***** Information provided *****

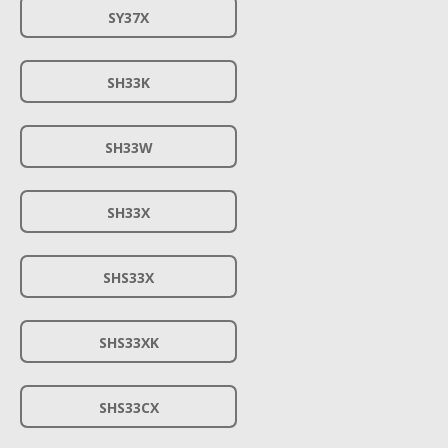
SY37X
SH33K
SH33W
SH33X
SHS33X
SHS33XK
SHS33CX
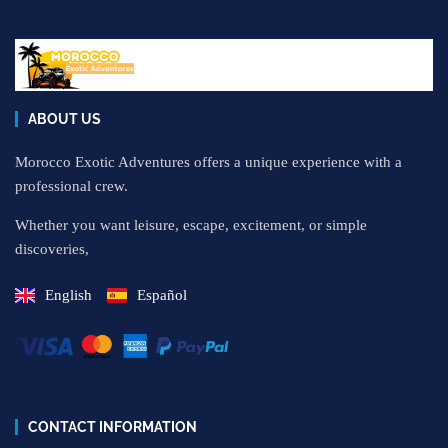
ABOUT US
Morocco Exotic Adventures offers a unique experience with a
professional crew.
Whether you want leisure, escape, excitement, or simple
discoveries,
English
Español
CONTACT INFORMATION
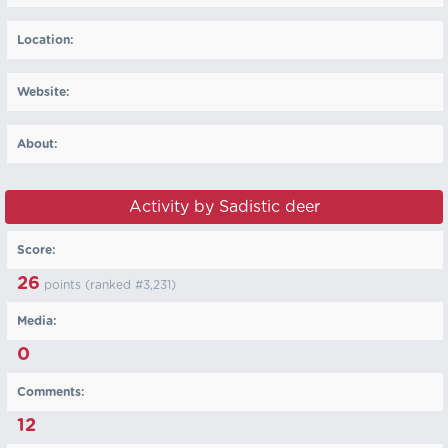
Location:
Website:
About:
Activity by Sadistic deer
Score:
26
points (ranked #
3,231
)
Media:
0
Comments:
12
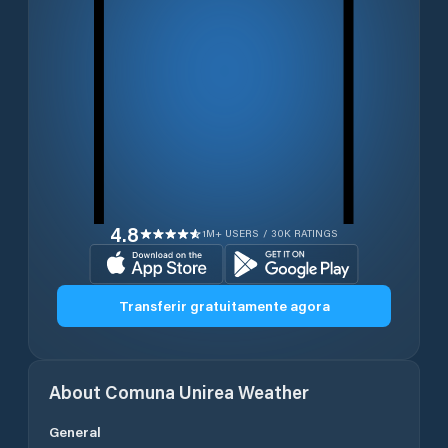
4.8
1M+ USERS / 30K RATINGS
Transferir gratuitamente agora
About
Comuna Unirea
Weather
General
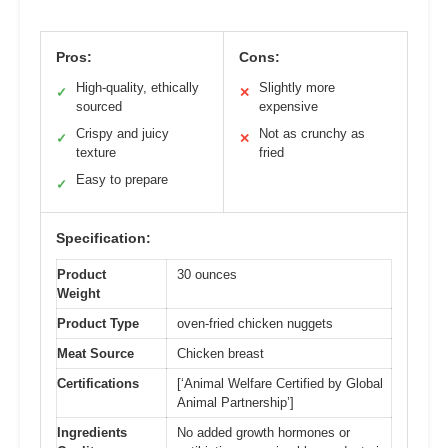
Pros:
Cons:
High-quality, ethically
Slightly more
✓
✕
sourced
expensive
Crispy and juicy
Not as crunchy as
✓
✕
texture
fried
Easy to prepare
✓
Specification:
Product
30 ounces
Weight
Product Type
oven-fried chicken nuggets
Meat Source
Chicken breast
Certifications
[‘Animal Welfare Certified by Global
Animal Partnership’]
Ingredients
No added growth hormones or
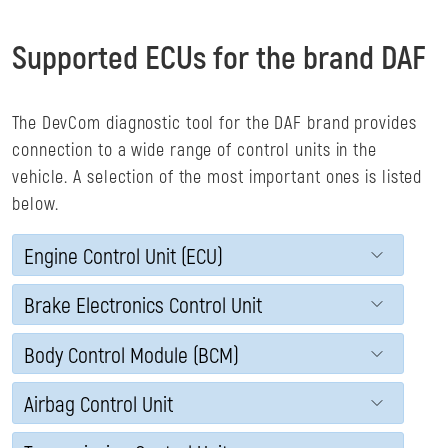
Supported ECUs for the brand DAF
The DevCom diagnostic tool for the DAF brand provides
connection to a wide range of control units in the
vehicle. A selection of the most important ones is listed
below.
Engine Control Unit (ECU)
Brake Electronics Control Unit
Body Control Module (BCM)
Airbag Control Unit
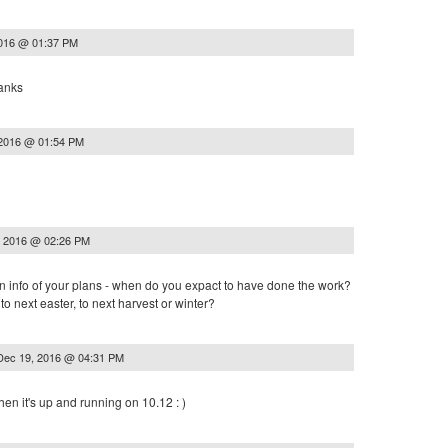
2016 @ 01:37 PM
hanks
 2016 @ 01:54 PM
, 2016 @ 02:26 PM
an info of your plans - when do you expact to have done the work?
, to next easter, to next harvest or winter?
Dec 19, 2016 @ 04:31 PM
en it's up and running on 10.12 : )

*****

Exercise goal: Find the lines in the records that contain the word "brand", then copy every one of them.

Output for this task:
Supported ECUs for the brand DAF
The DevCom diagnostic tool for the DAF brand provides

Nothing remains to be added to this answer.